When our hard science majors crunched the numbers they found Whittier College's ROI is more likely a negative investment, that tuition exceeds income.  This is certainly a regrettable fact of life for many former and increasingly likely for future Whittier College students..

Sharon Herzberger lamely, and desperately, tried wishing away Whittier's dismal ROI through an email to Bloomberg.com in which she cited alumni like Dick Nixon - Whittier College grads whose lives only further red flag Whittier College - suggesting Herzberger and Whittier College make no distinction between famous and infamous, as well as the fact that there's no way to refute the numbers, only to distract attention from them.  Indeed, the more Herzberger tries to dispel legitimate, urgent, concerns about Whittier College, the deeper a hole she digs - for student families as well as for the College and herself.  Despite Herzberger's denials and red herrings, no matter how one crunches the numbers, Whittier College is one of the worst investments in higher education a student family can make.

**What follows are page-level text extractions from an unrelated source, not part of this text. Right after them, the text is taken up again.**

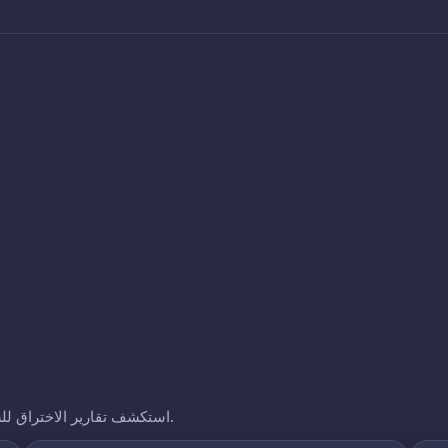
استكشف تقارير الاختراق للشركات الأخرى التي نتتبعها. انقر على أي نطاق لرؤية تعرضه.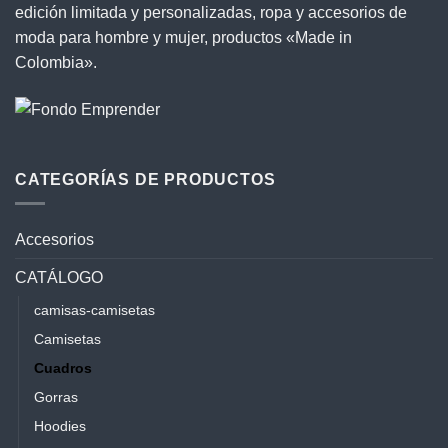
edición limitada y personalizadas, ropa y accesorios de
moda para hombre y mujer, productos «Made in
Colombia».
CATEGORÍAS DE PRODUCTOS
Accesorios
CATÁLOGO
camisas-camisetas
Camisetas
Cuadros
Gorras
Hoodies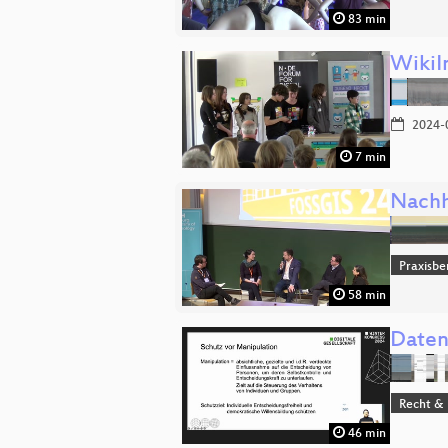
83 min
WikiI
2024-
7 min
Nachh
Praxisbe
58 min
Daten
Recht & 
46 min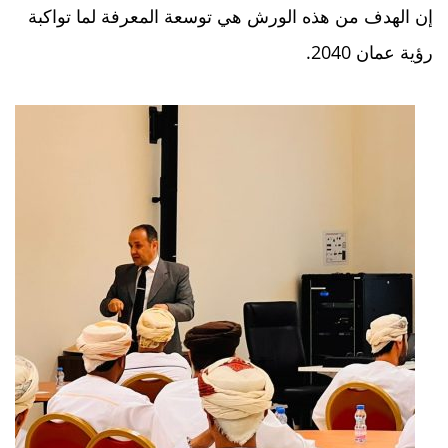
إن الهدف من هذه الورش هي توسعة المعرفة لما تواكبة
رؤية عمان 2040.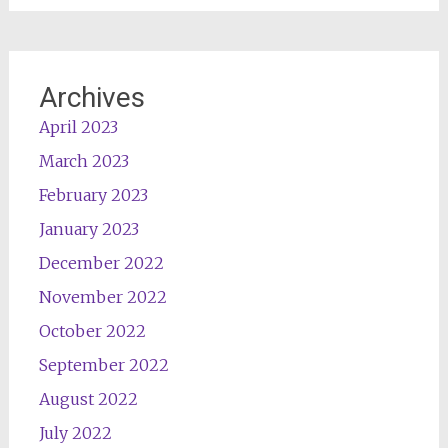
Archives
April 2023
March 2023
February 2023
January 2023
December 2022
November 2022
October 2022
September 2022
August 2022
July 2022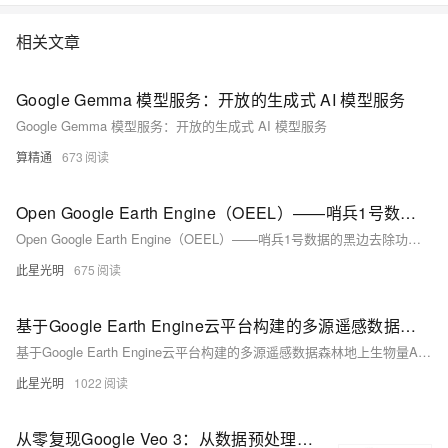
相关文章
Google Gemma 模型服务：开放的生成式 AI 模型服务
Google Gemma 模型服务：开放的生成式 AI 模型服务
算精通
673
Open Google Earth Engine（OEEL）——哨兵1号数据的黑边去除功能附链接和代码
Open Google Earth Engine（OEEL）——哨兵1号数据的黑边去除功能附链接和代码
此星光明
675
基于Google Earth Engine云平台构建的多源遥感数据森林地上生物量AGB估算模型含生物量模型应用APP
基于Google Earth Engine云平台构建的多源遥感数据森林地上生物量AGB估算模型含生物量模型应用APP
此星光明
1022
从零复现Google Veo 3：从数据预处理到视频生成的完整Python代码实现指南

As you can see on whittiergate's ' Whittier College and the Financial Aid Scandal: Buyer Beware! ' page, a studentsreview survey of Whittier College graduates revealed - before the ongoing recession broke near the end of George W. Bush's second term - that 50% of Whittier graduates were unemployed and only a third of those working were employed in a field even just related to their major.  These facts aren't that surprising when one considers that pretty much anyone can get into Whittier College, academically unqualified Latino students are being recruited out of fear that Whittier's dependence on defrauding the federal Hispanic-Serving Institutions program will be stopped, and millions of fraudulently obtained federal taxpayer dollars be ordered repaid, that students can create majors that may have no relevance to employment, and that academic cheating at Whittier goes unchallenged.

Update

The last straw:  Whittier College President Sharon Herzberger and her fellow Trustees recently announced that tuition will be raised yet again for the 2011-2012 academic year!  If Whittier College continues with its current fiscal policies, it's only a matter of time before Whittier will offer the very worst ROI of any college in the United States, to which dubious distinction this school is already much, much too close; too close to go to Whittier College.  Go Poets?  Unless there are dramatic changes at Whittier College, Go Elsewhere.